======== The data ========

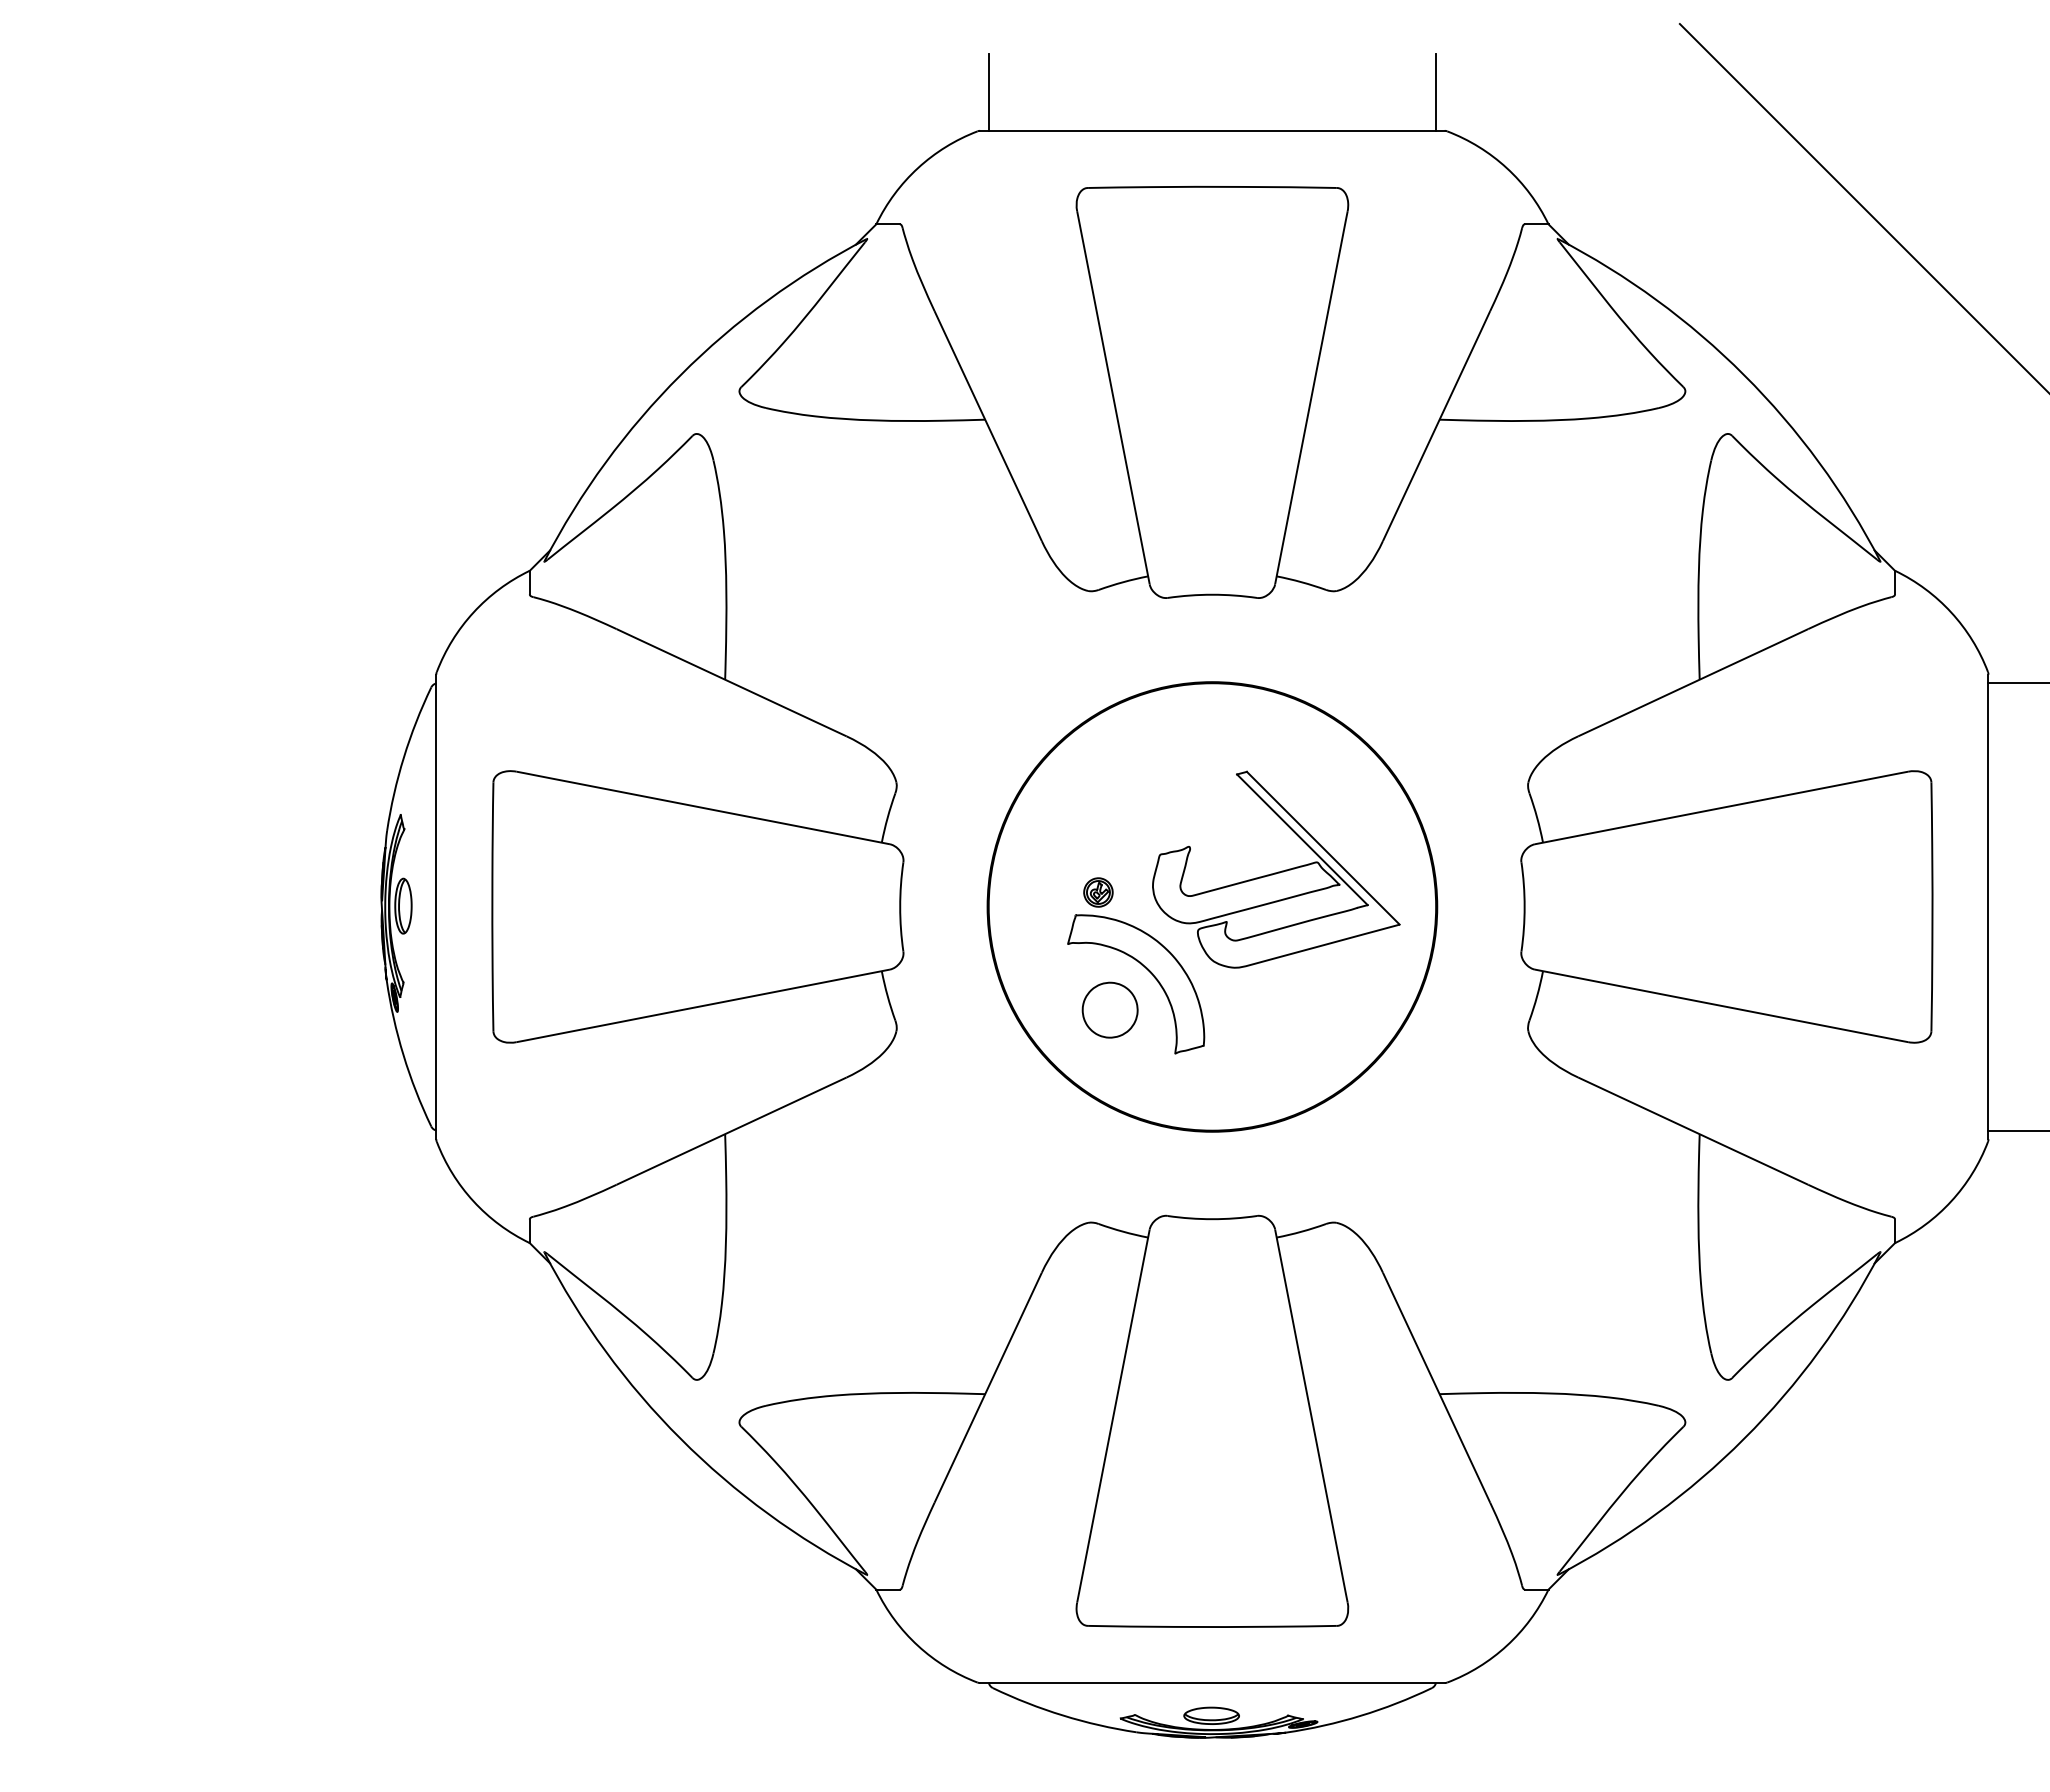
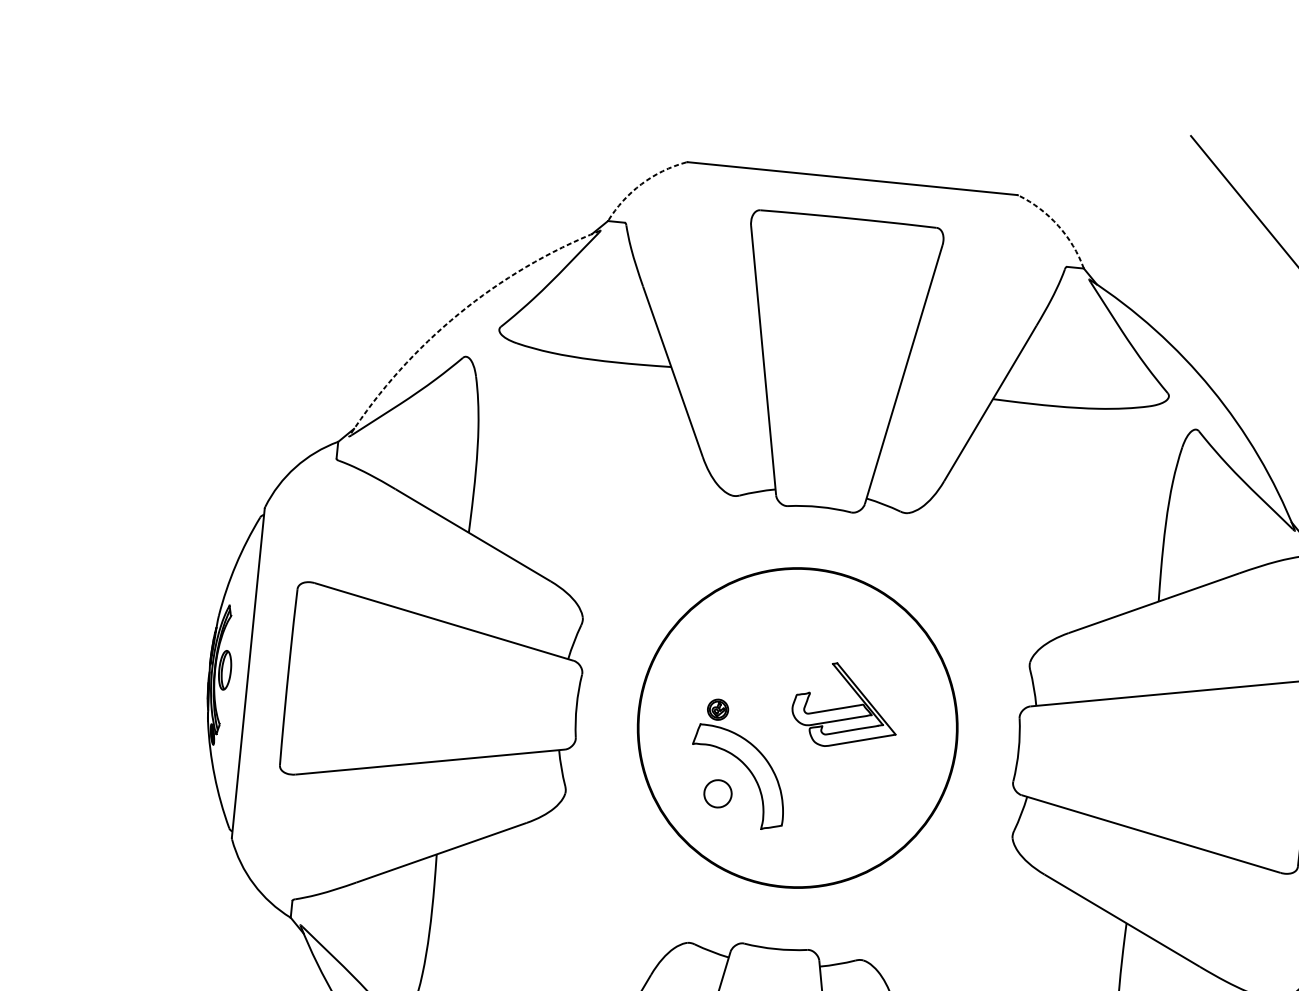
line: (988, 91) -> (696, 134), removed
line: (1436, 91) -> (1013, 166), removed
arc: (918, 168) -> (641, 184), solid -> dashed
arc: (1506, 168) -> (1058, 226), solid -> dashed
arc: (680, 375) -> (458, 314), solid -> dashed
part: (1276, 869) -> (845, 706), size x0.6
part: (1109, 1009) -> (717, 793), size x0.7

========

Brief
The answer must be a single number: how many lines in the records above contain the word "part".

Completed exercise
2